Nurse, the screen! How Lancashire Care NHS Trust's mobility programme is transforming the district nurse's job

Health informatics director Declan Hadley told the Enterprise Mobility Summit 2014 about the role of mobile technology in the NHS

Lancashire Care NHS Foundation Trust, which specialises in community mental health services, has 8,000 staff, two-thirds of whom are involved in visiting people across Lancashire and so are on the road a great deal.

The Trust is using mobile devices and software to revolutionise the way that its services are delivered. However, across the NHS as a whole it is a slow revolution, as health informatics director Declan Hadley told the audience at the Enterprise Mobility Summit 2014 in London yesterday.

"The NHS hasn't embraced the digital channel the way other industries and other parts of society have," Hadley said, contrasting the ubiquity of online banking with the relative rarity of internet hospital appointment systems.

"We're a people organisation. Technology can never replace direct human contact. Technology is a means to an end."

However, he said, things are changing, as delivering healthcare becomes a more consumer-led activity.

"We need an agile, mobile workforce to deliver the healthcare demands of tomorrow."

One change the Trust made early in its three-year-old mobility programme was providing nurses with the information they need including calendars, geo-data, appointments systems and reporting tools onto their mobile devices, to reduce paperwork and avoid trips back to the office to fill forms.

Another is around its buildings, which soak up 60 per cent of its non-pay budget.

"Most staff can now work in any building, we've reduced the ratio of desks to staff to encourage people to work in new ways, and we've given them technology to do so."

However, Hadley said that while money might be saved in the long term, especially around bulk purchase of mobile tariffs, this has not been realised yet, and that anyway this is the wrong way to think about such interventions.

"We started the project with the assumption that mobile technology would save loads of money, but the savings on transport, buildings and other efficiencies just don't stack up. You need to consider the wider transformational programme."

This programme is about people, process and technology, Hadley said rather than cost savings. The NHS is about delivering care, and the district nurses have been able to spend more time with their patients by making use of mobile technology. They have also come up with improvements of their own.
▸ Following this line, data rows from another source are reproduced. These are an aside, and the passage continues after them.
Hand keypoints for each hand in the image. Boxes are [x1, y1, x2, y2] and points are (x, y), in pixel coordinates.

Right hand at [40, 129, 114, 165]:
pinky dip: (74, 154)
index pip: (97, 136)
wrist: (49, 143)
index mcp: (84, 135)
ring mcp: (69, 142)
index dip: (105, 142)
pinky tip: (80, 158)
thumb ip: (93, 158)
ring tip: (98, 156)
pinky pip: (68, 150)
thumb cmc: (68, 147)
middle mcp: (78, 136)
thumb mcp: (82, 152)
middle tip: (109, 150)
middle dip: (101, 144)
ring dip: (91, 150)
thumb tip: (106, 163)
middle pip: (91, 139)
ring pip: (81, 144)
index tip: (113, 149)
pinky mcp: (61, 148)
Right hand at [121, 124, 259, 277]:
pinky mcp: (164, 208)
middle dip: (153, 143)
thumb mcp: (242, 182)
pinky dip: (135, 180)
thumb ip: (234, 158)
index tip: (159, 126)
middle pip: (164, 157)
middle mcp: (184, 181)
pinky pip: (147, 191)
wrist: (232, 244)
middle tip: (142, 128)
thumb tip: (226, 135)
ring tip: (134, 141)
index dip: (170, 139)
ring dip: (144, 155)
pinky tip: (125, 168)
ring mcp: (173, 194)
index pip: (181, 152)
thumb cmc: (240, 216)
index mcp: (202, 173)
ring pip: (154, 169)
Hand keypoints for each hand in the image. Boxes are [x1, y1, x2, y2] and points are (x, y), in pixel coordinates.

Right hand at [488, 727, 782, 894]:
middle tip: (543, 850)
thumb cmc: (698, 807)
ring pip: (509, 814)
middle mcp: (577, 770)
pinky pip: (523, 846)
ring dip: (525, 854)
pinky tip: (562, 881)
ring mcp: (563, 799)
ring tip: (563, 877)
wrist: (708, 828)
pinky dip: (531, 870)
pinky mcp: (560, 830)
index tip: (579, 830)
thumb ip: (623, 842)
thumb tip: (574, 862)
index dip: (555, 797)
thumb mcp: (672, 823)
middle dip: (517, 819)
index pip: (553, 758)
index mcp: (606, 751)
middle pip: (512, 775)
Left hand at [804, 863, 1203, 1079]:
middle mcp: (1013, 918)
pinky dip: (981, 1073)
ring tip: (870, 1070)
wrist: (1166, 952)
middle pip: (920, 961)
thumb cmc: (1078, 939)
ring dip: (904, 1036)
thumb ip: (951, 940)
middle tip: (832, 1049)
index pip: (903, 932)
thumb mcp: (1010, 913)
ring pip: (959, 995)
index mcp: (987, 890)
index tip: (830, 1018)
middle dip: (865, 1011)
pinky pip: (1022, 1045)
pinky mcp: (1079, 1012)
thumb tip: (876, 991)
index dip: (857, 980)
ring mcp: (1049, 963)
"The nurses came up with an idea for a mobile tool to manage medication and they can also get navigation and statistics. They also twigged that most of the homes they visit have internet access. They are now able to order equipment for the patient via an online loan store."
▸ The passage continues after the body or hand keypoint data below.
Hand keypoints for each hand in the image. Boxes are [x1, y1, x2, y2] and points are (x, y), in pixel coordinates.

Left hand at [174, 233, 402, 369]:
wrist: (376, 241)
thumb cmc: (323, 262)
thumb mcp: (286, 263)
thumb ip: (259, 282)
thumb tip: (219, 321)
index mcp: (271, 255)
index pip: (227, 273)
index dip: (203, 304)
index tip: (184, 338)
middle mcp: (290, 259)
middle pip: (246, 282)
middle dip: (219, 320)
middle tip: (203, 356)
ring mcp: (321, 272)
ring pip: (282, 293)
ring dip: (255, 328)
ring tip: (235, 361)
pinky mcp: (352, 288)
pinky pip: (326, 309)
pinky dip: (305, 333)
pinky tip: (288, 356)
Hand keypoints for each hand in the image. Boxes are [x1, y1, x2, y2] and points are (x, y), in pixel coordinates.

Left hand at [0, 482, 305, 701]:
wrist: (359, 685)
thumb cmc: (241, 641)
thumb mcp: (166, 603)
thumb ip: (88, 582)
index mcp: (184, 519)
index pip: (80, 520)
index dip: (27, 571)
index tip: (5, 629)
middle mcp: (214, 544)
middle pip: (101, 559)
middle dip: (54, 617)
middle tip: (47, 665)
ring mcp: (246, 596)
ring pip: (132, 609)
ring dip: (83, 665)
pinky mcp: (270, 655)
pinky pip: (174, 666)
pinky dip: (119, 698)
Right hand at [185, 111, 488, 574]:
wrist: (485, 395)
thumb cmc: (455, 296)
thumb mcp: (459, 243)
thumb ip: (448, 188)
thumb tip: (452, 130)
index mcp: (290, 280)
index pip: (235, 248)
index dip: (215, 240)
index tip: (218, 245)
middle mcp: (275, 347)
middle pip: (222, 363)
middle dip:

Instead of having to return to the office to place an order, for example for a ripple mattress for an elderly frail patient, they can now order it from the store, with orders placed in the morning delivered the same day.

"And with things like this you can reduce the chance that the patient will have to be hospitalised, that's what I mean by a transformational change," Hadley said.

The Trust uses an integration platform by vendor NDL so that software can be developed quickly on a platform-agnostic basis. Mobile workers are provided with cheap consumer devices with NDL providing a secure wrapper around the data and applications.

At first the nurses, many of them approaching retirement, did not take too easily to the technology but they are now extremely comfortable with using it.

"Recently it was mooted that we might have to take the technology off of them and there was almost a riot," Hadley said. "They were not prepared to go back."

And he said, this is just the beginning.

"We're on the cusp of transformational change with wearable technology. There are going to be all sorts of sensors and devices that can plug into your phone. This opens up all sorts of new pathways to assess and deliver care in homes."